Is it worth it from a unit economics POV? Probably not, but I bought this thing to learn how to deploy and serve models with vLLM and SGLang, and to learn how to fine tune and train models with the 128GB of memory it gets to work with. Adding up two 40GB vectors in CUDA was quite fun :)

I also use Z.ai's Lite plan for the moment for GLM-5.1 which is very capable in my experience.

I was using Alibaba's Lite Coding Plan... but they killed it entirely after two months haha, too cheap obviously. Or all the *claw users killed it.

GLM 5.1 is extremely good, and ridiculously cheap on their coding plan. Its far better than Sonnet, and a fifth of the cost at API rates. I don't know if the American providers can compete long-term; what good is it to be more innovative it only buys them a six month lead andthey can't build the data center capacity fast enough for demand? Chinese providers have a huge advantage in electrical grid capacity.

True but Z.ai also just silently raised the price, and the entire Chinese frontier set is having to make profit now... hence Alibaba killing the Lite plan and not letting people sign up to their Pro one either; and why MiniMax has their non-commercial license, etc. etc.

So I agree with you, its better than Sonnet but way cheaper.
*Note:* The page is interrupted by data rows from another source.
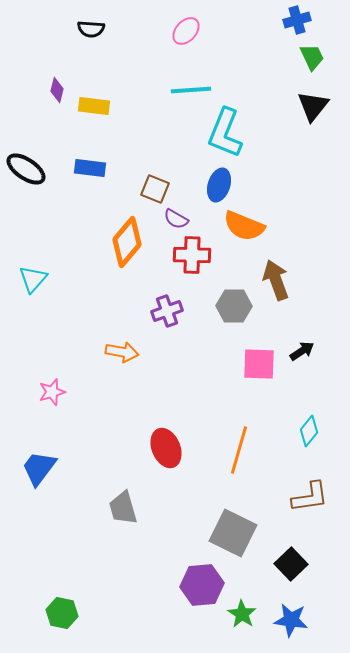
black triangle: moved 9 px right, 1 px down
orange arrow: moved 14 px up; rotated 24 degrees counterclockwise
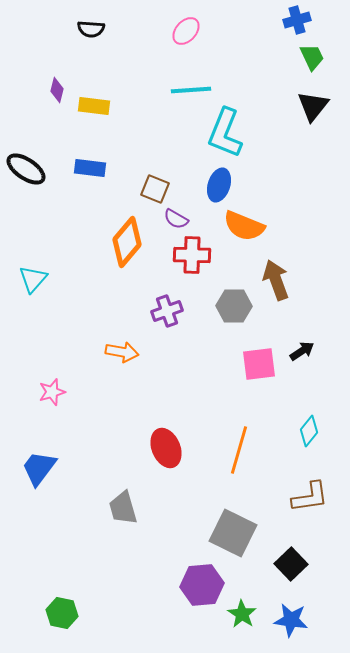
pink square: rotated 9 degrees counterclockwise
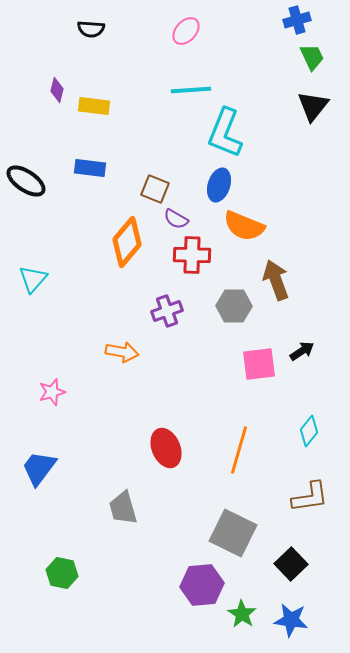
black ellipse: moved 12 px down
green hexagon: moved 40 px up
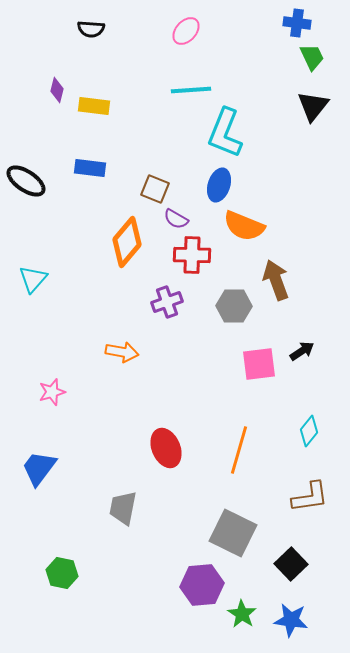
blue cross: moved 3 px down; rotated 24 degrees clockwise
purple cross: moved 9 px up
gray trapezoid: rotated 27 degrees clockwise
I do wonder how long that will last though

Z.ai does really well at the carwash question!

Thank you. I've been using ollama for a much more modest local inference system. I'll research some of the things you've mentioned.

The Framework Desktop has a Ryzen 395 chip that is able to allocate memory to either the CPU or GPU. I've been able to allocate 100+gb to the GPU, so even big models can run there.

Most recently I used it to develop a script to help me manage email. The implementation included interacting with my provider over JMAP, taking various actions, and implementing an automated unsubscribe flow. It was greenfield, and quite trivial compared to the codebases I normally interact with, but it was definitely useful.

That's great. Ostensibly my system could also allocate some of the 32 GB of system memory to argument the 12 GB VRAM, but I've not been able to get it to load models over 20B. I should spend some more time on it.